Além da questão do filho do presidente em específico, a ideia de rediscutir o foro é reforçada por uma ala do tribunal que defende a necessidade de preencher lacunas que restaram da decisão que restringiu o benefícios aos políticos.
As operações policiais dentro do Congresso determinadas por magistrados de primeiro grau e o debate sobre até que ponto a apreensão em gabinetes limita o exercício do mandato já levaram ministros a darem decisões individuais conflitantes em casos parecidos.
Outro cenário possível, porém, também aponta que o STF pode sequer se aprofundar no tema. Não está descartado que o foro de Flávio seja mantido por um argumento processual.

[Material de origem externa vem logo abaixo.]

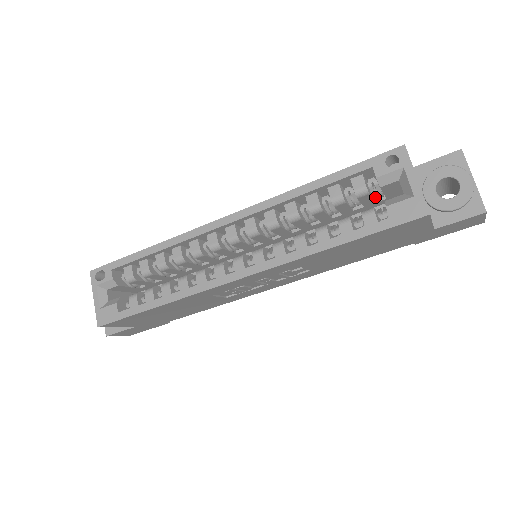
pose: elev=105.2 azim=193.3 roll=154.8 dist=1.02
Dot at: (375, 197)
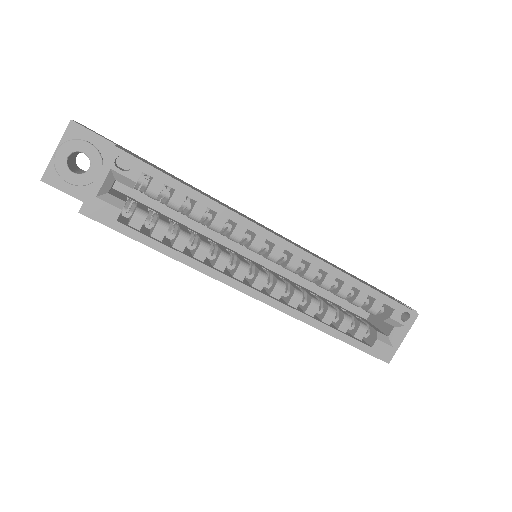
Dot at: occluded
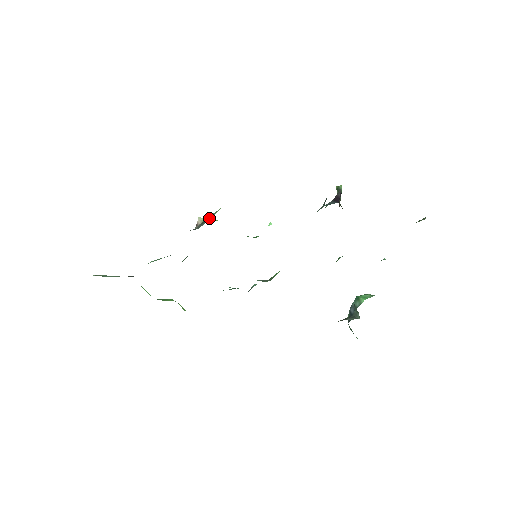
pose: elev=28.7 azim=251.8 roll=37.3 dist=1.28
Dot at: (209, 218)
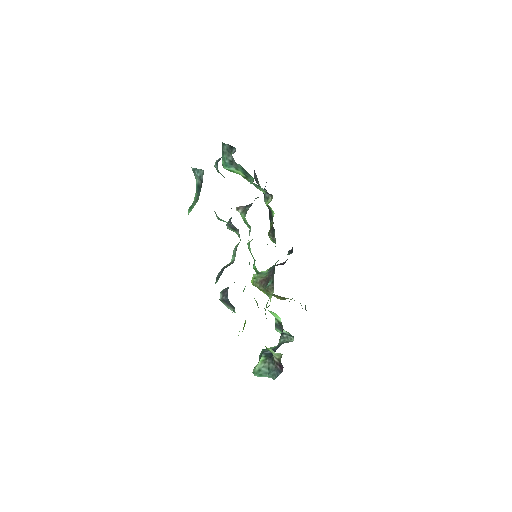
Dot at: occluded
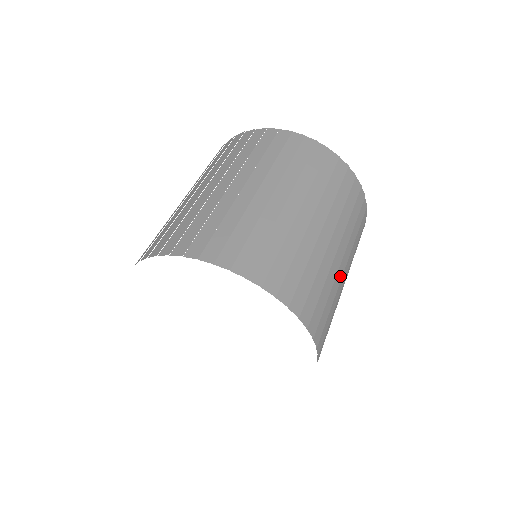
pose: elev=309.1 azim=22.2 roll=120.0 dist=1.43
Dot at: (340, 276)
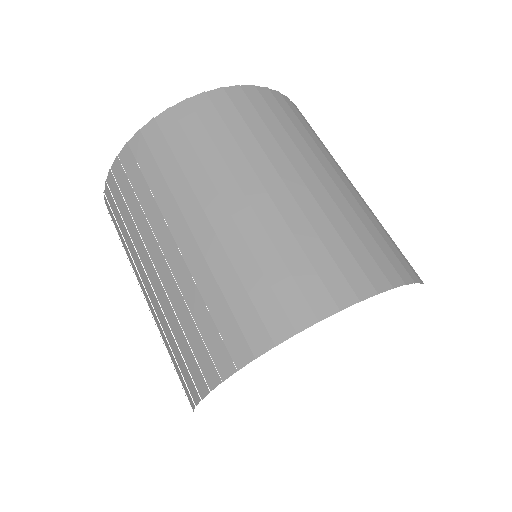
Dot at: (346, 191)
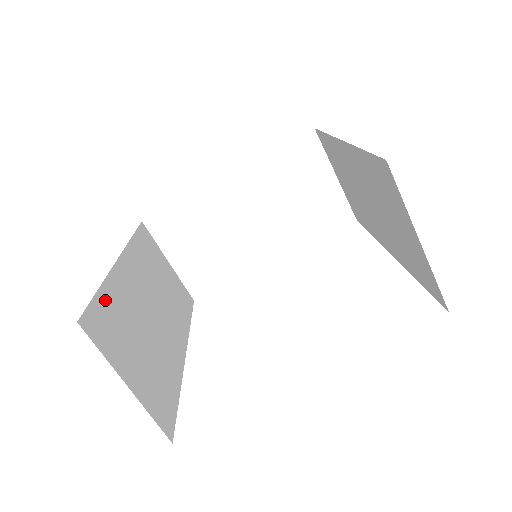
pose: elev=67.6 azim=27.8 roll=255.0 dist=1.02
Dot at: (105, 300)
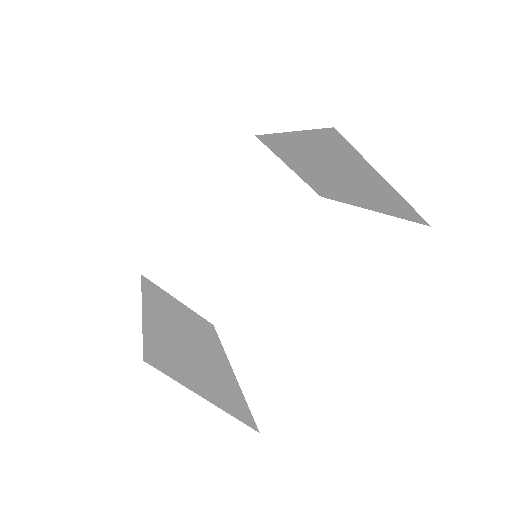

Logo após a decisão da 3ª Câmara Criminal, o MP-RJ entrou no STF com uma reclamação, tipo de processo que só pode ser apresentado quando há evidente ofensa à jurisprudência do STF.
Por se tratar de uma ação excepcional, os requisitos de tramitação são mais rígidos. E, como o MP-RJ não entrou com recurso especial ao STJ nem com recurso extraordinário ao STF contra decisão da 3ª Câmara Criminal, a reclamação do senador pode ter perdido o objeto.
A Promotoria até protocolou no TJ-RJ o pedido para levar a discussão aos tribunais superiores, mas fora do prazo. Em 11 de agosto, o tribunal emitiu uma certidão que informa que o MP perdeu o prazo para recorrer.
Como consequência da certidão de intempestividade, em tese o TJ não poderia se debruçar sobre pedido do órgão acusador para que a decisão seja submetida ao STJ e ao STF.
Como isso ocorreu há mais de um mês e Gilmar Mendes não declarou a perda de objeto da ação de Flávio, a aposta nos bastidores é que o ministro deve sim julgar o tema, mas ainda procura o momento mais adequado para levar o caso à segunda turma.
A defesa do senador, inclusive, acredita que tem mais chances no colegiado do que no plenário do Supremo.
O recurso foi apresentado pelos advogados do filho do presidente em 29 de junho. Não houve sorteio, como ocorre geralmente, porque Gilmar tornou-se o relator natural do caso depois de ter suspendido a tramitação da investigação de primeira instância no ano passado.
Ao receber a ação, Gilmar pediu esclarecimentos ao TJ. O desembargador Antônio Carlos Amado, presidente da 3ª Câmara Criminal, respondeu ao questionamento e disse que a concessão do foro a Flávio pode ser inédita, mas não foi absurda, inadequada nem desrespeitou ou ofendeu a jurisprudência da corte.
A decisão da 3ª Câmara Criminal surgiu em um momento bom para Flávio, uma vez que o juiz de primeira instância tinha avançado em busca de provas ao mandar prender preventivamente Fabrício Queiroz.
Ex-assessor de Flávio e policial militar aposentado, ele seria o responsável por recolher os pagamentos dos funcionários do então deputado estadual. Queiroz é amigo de Jair Bolsonaro desde 1984.
Assim, caso seja mantida a decisão do tribunal, Itabaiana continuará afastado da condução do processo, que passou para o Órgão Especial do TJ, formado por 25 desembargadores.